"Good with money" is a slogan the Co-operative Bank dropped 18 months ago. It was probably a wise decision because three months after the last rescue deal (£1.5 billion) was signed, sealed and delivered the bank is back for more.
Breath-taking, really. But what is interesting is that the Co-op needs an extra £400m to protect it (and its savers) from potential losses going forward, in part because the bank is handing back such large sums of money to its customers for past sins.
The Co-op Bank, which prides itself on being ethical, has discovered that the cost of compensating customers who were mis-sold Payment Protection Insurance and interest rate swaps will be higher than it previously thought.
There's nothing unusual in banks reassessing "provisions" such as these, the difference is that Co-op Bank simply isn't in a position to afford to pay out compensation without extra support from shareholders - so it's out with the begging bowl.
£400m is a lot of money but there's no reason to think the Co-op won't get it.
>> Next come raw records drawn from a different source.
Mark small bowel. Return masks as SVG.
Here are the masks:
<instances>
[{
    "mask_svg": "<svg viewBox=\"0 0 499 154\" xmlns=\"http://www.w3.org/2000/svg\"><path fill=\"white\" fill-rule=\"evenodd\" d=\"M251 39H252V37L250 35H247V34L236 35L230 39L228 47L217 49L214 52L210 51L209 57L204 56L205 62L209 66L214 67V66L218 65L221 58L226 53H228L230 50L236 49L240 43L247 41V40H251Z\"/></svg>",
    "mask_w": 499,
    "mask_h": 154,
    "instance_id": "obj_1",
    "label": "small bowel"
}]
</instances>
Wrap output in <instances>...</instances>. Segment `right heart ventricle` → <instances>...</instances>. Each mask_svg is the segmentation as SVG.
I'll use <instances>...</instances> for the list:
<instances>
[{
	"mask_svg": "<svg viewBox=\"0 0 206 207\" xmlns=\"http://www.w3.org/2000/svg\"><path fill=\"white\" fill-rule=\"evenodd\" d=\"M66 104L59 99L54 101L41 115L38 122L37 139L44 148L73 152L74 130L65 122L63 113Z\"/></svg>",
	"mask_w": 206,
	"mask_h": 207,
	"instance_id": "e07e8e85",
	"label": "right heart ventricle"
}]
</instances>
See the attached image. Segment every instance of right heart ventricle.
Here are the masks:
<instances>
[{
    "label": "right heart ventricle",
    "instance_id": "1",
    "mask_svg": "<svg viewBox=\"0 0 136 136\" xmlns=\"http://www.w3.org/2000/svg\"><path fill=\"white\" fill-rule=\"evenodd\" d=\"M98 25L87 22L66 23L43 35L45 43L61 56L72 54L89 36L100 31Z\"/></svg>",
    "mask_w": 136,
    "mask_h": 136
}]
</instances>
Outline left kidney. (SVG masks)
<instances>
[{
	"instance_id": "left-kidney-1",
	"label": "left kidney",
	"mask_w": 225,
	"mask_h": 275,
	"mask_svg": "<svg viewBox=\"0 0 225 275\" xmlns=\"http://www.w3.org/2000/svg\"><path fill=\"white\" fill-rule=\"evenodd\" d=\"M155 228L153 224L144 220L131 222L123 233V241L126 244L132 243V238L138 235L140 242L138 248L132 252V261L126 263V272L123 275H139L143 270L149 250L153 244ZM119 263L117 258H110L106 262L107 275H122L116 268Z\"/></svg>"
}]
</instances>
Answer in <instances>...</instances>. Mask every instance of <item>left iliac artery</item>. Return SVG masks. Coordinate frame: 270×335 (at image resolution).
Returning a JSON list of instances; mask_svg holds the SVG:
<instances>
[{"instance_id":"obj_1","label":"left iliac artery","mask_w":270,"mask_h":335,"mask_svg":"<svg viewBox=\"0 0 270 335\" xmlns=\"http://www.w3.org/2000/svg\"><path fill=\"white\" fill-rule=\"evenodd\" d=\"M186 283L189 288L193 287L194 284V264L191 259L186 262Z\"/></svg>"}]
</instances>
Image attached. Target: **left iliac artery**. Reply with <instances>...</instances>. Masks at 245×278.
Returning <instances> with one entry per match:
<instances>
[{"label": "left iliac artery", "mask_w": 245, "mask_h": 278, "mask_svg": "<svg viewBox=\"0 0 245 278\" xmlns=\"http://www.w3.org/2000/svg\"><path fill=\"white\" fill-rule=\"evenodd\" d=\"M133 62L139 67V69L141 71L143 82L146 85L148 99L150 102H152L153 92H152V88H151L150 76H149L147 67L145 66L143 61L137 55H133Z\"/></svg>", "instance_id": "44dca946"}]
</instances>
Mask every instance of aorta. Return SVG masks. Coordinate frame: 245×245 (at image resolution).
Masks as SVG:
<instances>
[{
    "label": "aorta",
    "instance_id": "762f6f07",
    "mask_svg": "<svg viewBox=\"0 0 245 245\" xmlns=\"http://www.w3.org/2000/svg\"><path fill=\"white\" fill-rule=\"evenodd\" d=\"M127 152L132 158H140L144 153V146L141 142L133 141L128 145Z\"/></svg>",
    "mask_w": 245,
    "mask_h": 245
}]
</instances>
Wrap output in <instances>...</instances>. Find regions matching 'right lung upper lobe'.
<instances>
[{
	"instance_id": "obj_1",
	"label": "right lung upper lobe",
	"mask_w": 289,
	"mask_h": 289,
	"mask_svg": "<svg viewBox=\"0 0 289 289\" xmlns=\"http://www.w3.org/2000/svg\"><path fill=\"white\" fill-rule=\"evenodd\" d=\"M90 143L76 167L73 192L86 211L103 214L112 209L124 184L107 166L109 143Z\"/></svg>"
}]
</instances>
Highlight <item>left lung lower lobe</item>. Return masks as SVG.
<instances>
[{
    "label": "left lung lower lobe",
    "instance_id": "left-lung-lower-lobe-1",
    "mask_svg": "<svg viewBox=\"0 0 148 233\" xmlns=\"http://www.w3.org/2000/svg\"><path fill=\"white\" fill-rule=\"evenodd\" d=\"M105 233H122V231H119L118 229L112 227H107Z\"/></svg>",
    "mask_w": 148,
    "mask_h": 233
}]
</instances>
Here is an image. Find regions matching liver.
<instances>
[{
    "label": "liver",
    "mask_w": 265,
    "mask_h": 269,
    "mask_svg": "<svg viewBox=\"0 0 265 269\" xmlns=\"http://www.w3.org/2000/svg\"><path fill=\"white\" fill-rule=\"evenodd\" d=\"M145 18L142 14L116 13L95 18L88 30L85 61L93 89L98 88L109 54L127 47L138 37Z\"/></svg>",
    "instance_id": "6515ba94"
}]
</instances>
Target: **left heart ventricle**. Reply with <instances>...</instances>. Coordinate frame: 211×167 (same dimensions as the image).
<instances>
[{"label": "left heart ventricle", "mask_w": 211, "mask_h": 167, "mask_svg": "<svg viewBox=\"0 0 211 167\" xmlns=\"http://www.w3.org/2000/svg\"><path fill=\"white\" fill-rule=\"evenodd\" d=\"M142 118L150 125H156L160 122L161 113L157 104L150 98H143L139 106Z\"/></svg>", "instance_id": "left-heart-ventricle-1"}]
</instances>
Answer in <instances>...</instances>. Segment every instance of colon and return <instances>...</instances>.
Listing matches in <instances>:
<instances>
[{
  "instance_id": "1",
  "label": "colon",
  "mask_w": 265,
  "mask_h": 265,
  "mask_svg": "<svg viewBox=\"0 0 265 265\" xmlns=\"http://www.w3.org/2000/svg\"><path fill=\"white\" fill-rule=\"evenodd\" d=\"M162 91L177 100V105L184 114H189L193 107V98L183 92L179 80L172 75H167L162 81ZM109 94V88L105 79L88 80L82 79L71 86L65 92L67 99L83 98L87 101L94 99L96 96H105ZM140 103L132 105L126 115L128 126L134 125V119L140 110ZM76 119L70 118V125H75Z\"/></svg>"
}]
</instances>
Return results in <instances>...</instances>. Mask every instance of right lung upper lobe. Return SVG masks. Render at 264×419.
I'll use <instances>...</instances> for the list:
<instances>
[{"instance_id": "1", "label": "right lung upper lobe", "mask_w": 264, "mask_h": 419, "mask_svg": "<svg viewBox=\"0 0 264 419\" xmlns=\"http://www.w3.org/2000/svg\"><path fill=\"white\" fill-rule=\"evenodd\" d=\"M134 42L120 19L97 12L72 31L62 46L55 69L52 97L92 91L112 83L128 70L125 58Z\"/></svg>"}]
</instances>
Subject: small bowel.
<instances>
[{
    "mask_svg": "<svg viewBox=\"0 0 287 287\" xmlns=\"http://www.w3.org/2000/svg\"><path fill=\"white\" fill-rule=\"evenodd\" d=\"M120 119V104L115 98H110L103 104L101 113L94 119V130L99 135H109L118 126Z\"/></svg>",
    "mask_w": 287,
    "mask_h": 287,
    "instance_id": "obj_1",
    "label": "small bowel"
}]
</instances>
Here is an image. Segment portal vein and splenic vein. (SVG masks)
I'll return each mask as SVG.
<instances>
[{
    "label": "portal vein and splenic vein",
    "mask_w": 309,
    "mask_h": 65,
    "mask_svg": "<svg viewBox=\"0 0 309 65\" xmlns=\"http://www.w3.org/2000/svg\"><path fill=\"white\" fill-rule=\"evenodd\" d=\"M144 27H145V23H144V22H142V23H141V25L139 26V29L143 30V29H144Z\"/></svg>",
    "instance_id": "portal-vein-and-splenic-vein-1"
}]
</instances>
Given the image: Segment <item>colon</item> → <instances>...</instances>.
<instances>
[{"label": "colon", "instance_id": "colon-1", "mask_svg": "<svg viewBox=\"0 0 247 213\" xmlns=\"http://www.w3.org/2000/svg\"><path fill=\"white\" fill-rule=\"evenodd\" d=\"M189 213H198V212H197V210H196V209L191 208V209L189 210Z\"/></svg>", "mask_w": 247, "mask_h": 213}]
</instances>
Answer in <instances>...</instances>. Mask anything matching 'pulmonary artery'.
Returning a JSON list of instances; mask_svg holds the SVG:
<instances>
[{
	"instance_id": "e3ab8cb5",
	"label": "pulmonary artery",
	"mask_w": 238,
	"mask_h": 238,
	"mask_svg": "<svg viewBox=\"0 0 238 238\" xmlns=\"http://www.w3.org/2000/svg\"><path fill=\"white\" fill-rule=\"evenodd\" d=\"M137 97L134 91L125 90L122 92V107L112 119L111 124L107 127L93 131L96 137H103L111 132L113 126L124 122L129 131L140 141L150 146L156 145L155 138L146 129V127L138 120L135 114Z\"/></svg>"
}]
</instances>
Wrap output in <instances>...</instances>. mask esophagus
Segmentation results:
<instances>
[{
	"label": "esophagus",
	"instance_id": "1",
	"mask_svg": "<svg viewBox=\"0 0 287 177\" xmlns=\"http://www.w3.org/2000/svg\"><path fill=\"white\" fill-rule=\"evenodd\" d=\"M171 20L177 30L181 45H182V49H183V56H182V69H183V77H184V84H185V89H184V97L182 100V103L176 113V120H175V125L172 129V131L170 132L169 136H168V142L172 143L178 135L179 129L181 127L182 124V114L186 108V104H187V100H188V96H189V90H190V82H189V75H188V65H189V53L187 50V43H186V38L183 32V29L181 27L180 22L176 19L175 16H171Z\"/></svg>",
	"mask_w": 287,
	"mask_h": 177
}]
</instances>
The question is will its biggest shareholder put its hand in its pocket?
The Co-operative Group owns 30% of the Co-op bank and the group's acting chief executive, Richard Pennycook, has a decision to make. Can he afford to stump up the £120m he is being asked for (on top of the £500m already pledged) or will he allow the group's shareholding to be further diluted?
This is another terrible day for the Co-op Bank but, perhaps remarkably, the litany of recent bad news does not seem to have cost it any customers. 4.7 million people bank with the Co-op, more or less the same number as a year ago.